O passado nunca foi tão presente
Tanto a escrava Eden, quanto a ativista Verônica lutam por liberdade. A primeira no sentido literal da palavra. A segunda no sentido social. Enquanto a subjugada Eden espera uma chance para agir, a empoderada Verônica não perde uma oportunidade para defender a ação. Separadas por um século e algumas décadas, as duas são obrigadas a enfrentar um ‘status quo’ racista que segue matando, oprimindo e segregando. É interessante ver como, no tempo presente, o roteiro não se sente obrigado a esmiuçar os problemas de hoje. Nem o mais estúpido dos negacionistas é capaz de negar o estrago causado pela violência policial, por uma política pública desigual e por um presidente com falas altamente polêmicas. Todo mundo sabe como funciona a mentalidade dos algozes. Todo mundo sabe também qual é a realidade que Verônica combate com tanto afinco nos seus discursos. Em um dia ela enfrenta a condescendência, uma série de olhares penetrantes, a hipocrisia e principalmente o desconforto. Sua presença black orgulhosa num ambiente de luxo gera situações embaraçosas. Quem sou eu para dizer que o paralelo traçado é exagerado quando os fatos não deixam os cineastas mentirem? Esse é o preconceito “moderno”. Esse é o reflexo de um período tenebroso que não ficou impresso somente nos livros de história.

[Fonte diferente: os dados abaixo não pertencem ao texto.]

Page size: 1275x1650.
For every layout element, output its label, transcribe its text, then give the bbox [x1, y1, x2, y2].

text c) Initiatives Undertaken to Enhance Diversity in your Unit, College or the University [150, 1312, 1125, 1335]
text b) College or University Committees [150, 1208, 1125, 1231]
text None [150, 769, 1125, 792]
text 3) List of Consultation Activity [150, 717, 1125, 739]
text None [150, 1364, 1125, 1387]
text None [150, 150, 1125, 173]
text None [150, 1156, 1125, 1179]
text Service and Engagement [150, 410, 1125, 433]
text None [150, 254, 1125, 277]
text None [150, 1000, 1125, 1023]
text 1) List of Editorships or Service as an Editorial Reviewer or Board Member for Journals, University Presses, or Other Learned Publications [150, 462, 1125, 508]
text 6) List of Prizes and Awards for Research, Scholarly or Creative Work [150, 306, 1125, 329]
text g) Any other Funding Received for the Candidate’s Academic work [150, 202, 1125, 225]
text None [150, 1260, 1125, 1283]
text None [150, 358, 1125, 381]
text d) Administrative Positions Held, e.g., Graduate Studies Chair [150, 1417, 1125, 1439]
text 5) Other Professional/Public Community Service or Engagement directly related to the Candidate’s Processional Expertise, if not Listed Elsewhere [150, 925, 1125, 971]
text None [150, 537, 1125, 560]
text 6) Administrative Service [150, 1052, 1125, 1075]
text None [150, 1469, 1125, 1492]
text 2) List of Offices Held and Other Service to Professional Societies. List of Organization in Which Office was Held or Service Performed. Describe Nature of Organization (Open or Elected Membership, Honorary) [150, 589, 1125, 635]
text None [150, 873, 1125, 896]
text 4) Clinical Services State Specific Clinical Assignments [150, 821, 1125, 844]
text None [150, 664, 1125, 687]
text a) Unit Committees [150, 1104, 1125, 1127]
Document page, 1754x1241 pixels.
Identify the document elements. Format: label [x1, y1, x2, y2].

Consciente disso, o longa acerta ao mirar também num passado que não pode ser esquecido. A partir da luminosa fotografia texturizada do uruguaio Pedro Luque, os realizadores impactam ao traduzir a dor, o desespero e a impotência. O uso da expressiva câmera lenta, combinado com os invasivos planos fechados, cria cenas genuinamente trágicas. Direto e inclemente enquanto drama, Antebellum cresce enquanto crítica social no momento em que se volta para o cinema de Horror. Inspirado por um certo filme de M. Night Shyamalan e por Corra!, Gerard Bush e Christopher Renz puxam o tapete do espectador ao nos presentear com uma reviravolta difícil de ser antecipada. Aqui o longa sobe de patamar. Mais do que um instrumento de tensão, o ‘plot twist’ catalisa a jornada da protagonista. Solidifica o elo entre o público e a personagem. As nítidas conveniências narrativas se tornam irrelevantes diante da revigorante falta de sutileza com que os diretores atacam o racismo. Uma abordagem justificável. Guiado pela magnífica Janelle Monáe, impecável ao traduzir a aflição silenciosa (e silenciada) das suas personagens, o thriller dilui a barreira temporal à medida escancara a vulnerabilidade destas mulheres negras num ambiente racista. O terror, seja em sua face mais gráfica, seja na mais sugestiva, é ininterrupto. A intenção não é simplesmente notar certas semelhanças entre dois períodos distintos. O que, de fato, seria um tanto tolo.
Em Antebellum (antes da guerra na tradução do latim), as devastadoras marcas deixadas na pele dos afro americanos escravizados seguem causando dor. Os gritos do passado ecoam no presente tanto na identidade das novas vítimas, quanto no discurso dos novos algozes. Gerard Bush e Christopher Renz, neste contexto, tratam a raiva como uma resposta ao ódio. Uma resposta a guerra que nunca termina. O que fica evidente, em especial, na imagética (eu diria arrepiante) sequência final. O passado, encenado ou não, segue muito vivo. Antebellum, em suma, defende que o passado precisa ser combatido no presente e - se preciso - no futuro.